# Sight for 3D Hunters Class???



## Shulion (Dec 27, 2008)

I'm working on setting up a rig just for 3D Hunters class and wanted some opinions on which sight would best. I've been looking at the Armortech Pro HD. What do you guys think? Any other Suggestions? Again, this bow will not be used for anything but 3D. Thanks for the help.


----------



## Shulion (Dec 27, 2008)

ttt


----------



## hoytxcutter (Sep 1, 2003)

sword or spot hogg


----------



## AOarcheryshop (Feb 28, 2008)

Go with the armortech but get the speed pins and order it with the colors and size you want, its not fun to change them out...


----------



## Shulion (Dec 27, 2008)

Thanks for the replies. Anyone else have any input?


----------



## Hopperton (Oct 30, 2005)

Sure-Loc lethal weapon. the spott hogg is great if you plan to hunmt as well but for target the Lethal Weapon blows it away, and you can still use it for hunting if you want.


----------



## USmcBowman (Sep 27, 2011)

Spot Hog Hoggit is top choice for many. 


Semper Fi !


----------



## 09Dreamseason (Feb 11, 2010)

I can't believe no one has asked this........are you wanting to shoot in a "Fixed Sight" class or the "Open" class? You need to get some rules that your local 3D league uses and decide exactly which class you're going to shoot in, THEN we can go over which sight!!

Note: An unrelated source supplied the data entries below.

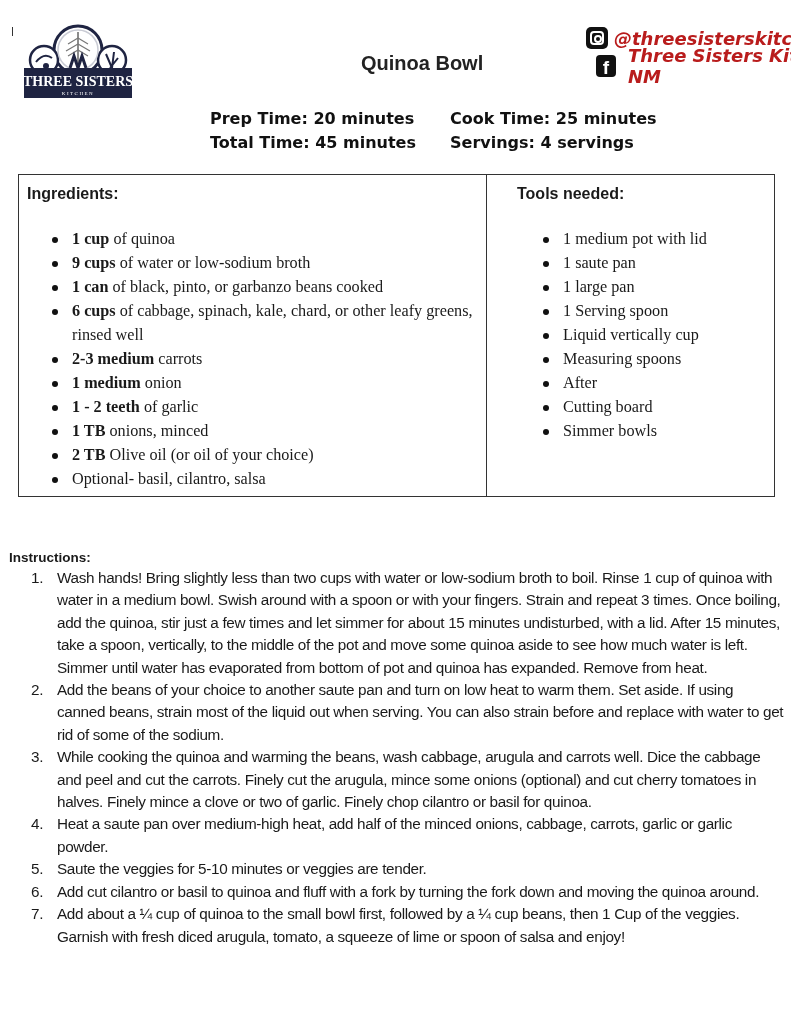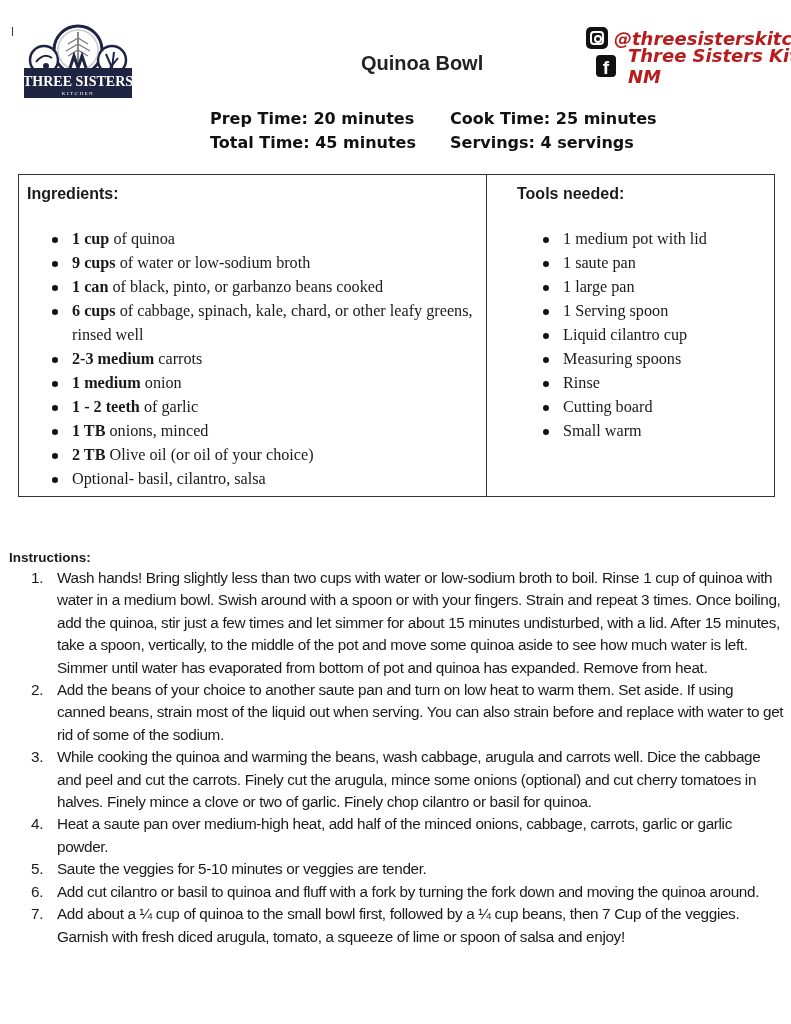--- a/index.html
+++ b/index.html
@@ -93,33 +93,33 @@
       <li class="b"><b></b><span>Optional- basil, cilantro, salsa</span></li>
     </ul>
   </div>
   <div class="col-tools">
     <div class="col-head">Tools needed:</div>
     <ul>
       <li class="b">1 medium pot with lid</li>
       <li class="b">1 saute pan</li>
       <li class="b">1 large pan</li>
       <li class="b">1 Serving spoon</li>
-      <li class="b">Liquid cilantro cup</li>
+      <li class="b">Liquid vertically cup</li>
       <li class="b">Measuring spoons</li>
-      <li class="b">Rinse</li>
+      <li class="b">After</li>
       <li class="b">Cutting board</li>
-      <li class="b">Small warm</li>
+      <li class="b">Simmer bowls</li>
     </ul>
   </div>
 </div>
 
 <div class="instr">
   <div class="instr-head">Instructions:</div>
   <ol>
     <li><span class="num">1.</span><span>Wash hands! Bring slightly less than two cups with water or low-sodium broth to boil. Rinse 1 cup of quinoa with water in a medium bowl. Swish around with a spoon or with your fingers. Strain and repeat 3 times. Once boiling, add the quinoa, stir just a few times and let simmer for about 15 minutes undisturbed, with a lid. After 15 minutes, take a spoon, vertically, to the middle of the pot and move some quinoa aside to see how much water is left. Simmer until water has evaporated from bottom of pot and quinoa has expanded. Remove from heat.</span></li>
     <li><span class="num">2.</span><span>Add the beans of your choice to another saute pan and turn on low heat to warm them. Set aside. If using canned beans, strain most of the liquid out when serving. You can also strain before and replace with water to get rid of some of the sodium.</span></li>
     <li><span class="num">3.</span><span>While cooking the quinoa and warming the beans, wash cabbage, arugula and carrots well. Dice the cabbage and peel and cut the carrots. Finely cut the arugula, mince some onions (optional) and cut cherry tomatoes in halves. Finely mince a clove or two of garlic. Finely chop cilantro or basil for quinoa.</span></li>
     <li><span class="num">4.</span><span>Heat a saute pan over medium-high heat, add half of the minced onions, cabbage, carrots, garlic or garlic powder.</span></li>
     <li><span class="num">5.</span><span>Saute the veggies for 5-10 minutes or veggies are tender.</span></li>
     <li><span class="num">6.</span><span>Add cut cilantro or basil to quinoa and fluff with a fork by turning the fork down and moving the quinoa around.</span></li>
-    <li><span class="num">7.</span><span>Add about a ¼ cup of quinoa to the small bowl first, followed by a ¼ cup beans, then 7 Cup of the veggies. Garnish with fresh diced arugula, tomato, a squeeze of lime or spoon of salsa and enjoy!</span></li>
+    <li><span class="num">7.</span><span>Add about a ¼ cup of quinoa to the small bowl first, followed by a ¼ cup beans, then 1 Cup of the veggies. Garnish with fresh diced arugula, tomato, a squeeze of lime or spoon of salsa and enjoy!</span></li>
   </ol>
 </div>
 
 </body></html>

I use a Spot Hogg Real Deal Wrapped 5 pins for the BHFS (Bow Hunter Fixed Sight) class and would use a single pin slider of some type if I was shooting BHO (Bow Hunter Open) class.........


----------



## Shulion (Dec 27, 2008)

Hunter fixed sight (pin) class.




09Dreamseason said:


> I can't believe no one has asked this........are you wanting to shoot in a "Fixed Sight" class or the "Open" class? You need to get some rules that your local 3D league uses and decide exactly which class you're going to shoot in, THEN we can go over which sight!!
> 
> I use a Spot Hogg Real Deal Wrapped 5 pins for the BHFS (Bow Hunter Fixed Sight) class and would use a single pin slider of some type if I was shooting BHO (Bow Hunter Open) class.........


----------



## caskins269 (Jul 31, 2008)

I shoot the armortech sight in .010 pins. In my opinion, that is the only sight to use in the hunter class. Just remember to order the sight without the yellow and red pins. They don't show up well on the targets. I recently had blue .010s installed, I can't wait to try them out next year. If you have any questions, feel free to pm me.


----------



## ohiobullseye (Feb 6, 2011)

I love my viper predator micro tune sight with .10 pins


----------



## Okie101 (Nov 1, 2009)

Sword Apex 3rd plane.....with .019 pins


----------



## tinitim (Aug 26, 2005)

Spot Hogg hogg it


----------



## littlejohn78 (Mar 1, 2010)

*Sure loc*

I had a destroyer 350 now shoot an Invasion rally if you are shooting hunter class you need 1 pin with that bow and I like my sureloc lethal weapon I fell it has the best too offer as far as pin brightness and it uses the razor style pins. Also have a viper I like the sureloc way better the axcel was my second choice so it sounds like you know a good sight when you see it. Good Luck


----------



## Praeger (Jan 7, 2011)

> Sword Apex 3rd plane.....with .019 pins


+1 for Sword.
Just bought one w/6th pin direct from Sword. All the other sights mentioned are very good. I'd recommend checking the Sword line, superb fit, finish, and well engineered.


----------



## csteinberg (Oct 18, 2005)

sword apex, simple, tough and ease of adjustment


----------